A bill that would both redirect Planned Parenthood’s taxpayer funding to health care centers that do not perform abortions, and require abortion clinics to have the same safety standards as other outpatient surgical facilities has been approved in Florida and now heads to the desk of Gov. Rick Scott (R).
The Florida state Senate passed House Bill 1411 Wednesday, by a vote of 24-15. The state House approved the measure last week. Scott has not said whether he will sign the measure, reports the Associated Press.
The legislation mirrors bills that have been passed in other states – such as Texas and Mississippi — but have been challenged in court by Planned Parenthood. It requires abortionists to have admitting privileges at nearby hospitals and abortion centers to have a patient transfer agreement so that a woman who suffers complications during an abortion can be readily transferred via ambulance to a local hospital. The bill also calls for a greater number of clinic inspection requirements and licensure fees.
In 2013, the Kermit Gosnell case served as the impetus for Texas’ abortion safety law. Gosnell – who was convicted of murder for severing the spinal cords of babies born alive during abortions – also was found guilty in the death of one of his patients due to an anesthesia overdose. Despite complaints about the abuses occurring in Gosnell’s abortion clinic, both the abortion industry and the state of Pennsylvania failed to intervene in his “house of horrors” for nearly two decades.
State Sen.
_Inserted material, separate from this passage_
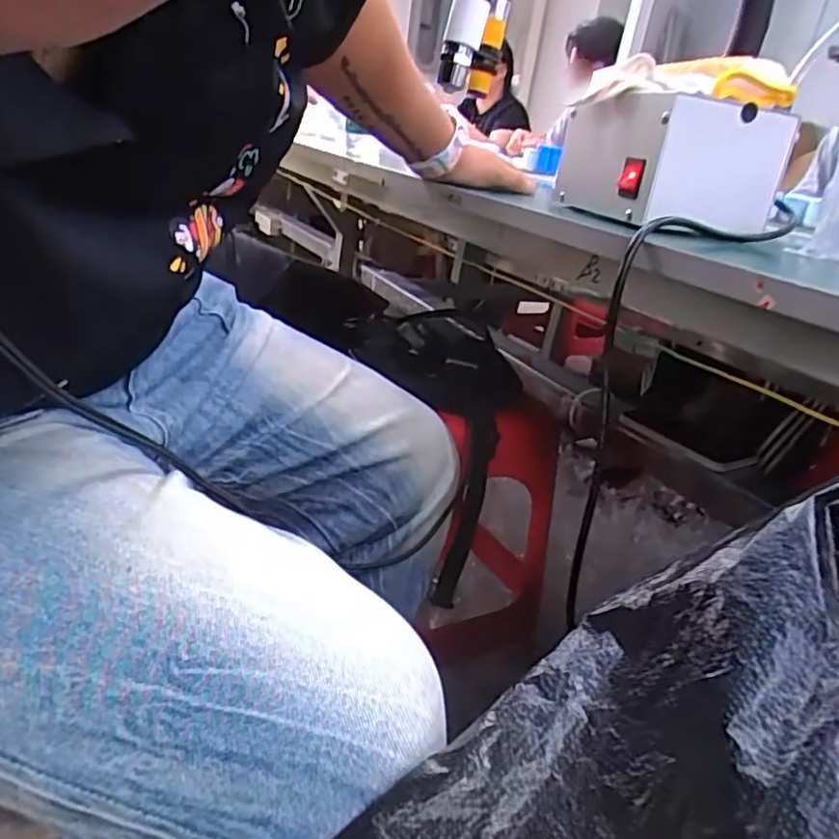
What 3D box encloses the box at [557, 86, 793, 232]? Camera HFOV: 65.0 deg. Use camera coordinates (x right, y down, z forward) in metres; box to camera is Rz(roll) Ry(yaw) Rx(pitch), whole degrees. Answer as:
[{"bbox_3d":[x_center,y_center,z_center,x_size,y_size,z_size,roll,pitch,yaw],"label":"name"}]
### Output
[{"bbox_3d":[0.223,-0.232,0.596,0.147,0.100,0.143,3,23,-17],"label":"box"}]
Kelli Stargel (R) – a sponsor of the bill – said the measure hopes to raise the standard of care in abortion clinics.
“It is not a bill that restricts a woman’s right to choose … It’s getting the same level of care that she would have if she walked into any other clinic,” she said.
State Sen. Aaron Bean (R) also said taxpayer funds contribute to clinic operations even without directly paying for abortions.
“We pay their light bill, we pay their salaries, we pay all kinds of things when the state contracts with these clinics,” he said. “Let’s get Florida out of the abortion business.”
Stargel emphasized that individuals who received contraception and STD testing at Planned Parenthood would be able to receive services at other facilities.
Opponents of the measure said it would result in more self-induced abortions.
“It is not about protecting life,” state Sen. Arthenia Joyner (D) said. “What it is, is the latest attack on a woman’s right, a woman’s freedom to control her own destiny and make up her mind about her own body without government officials telling her what to do.”
The ACLU – which also opposes the bill – is already suing Florida over a bill signed into law last year that requires a 24-hour waiting period prior to abortions.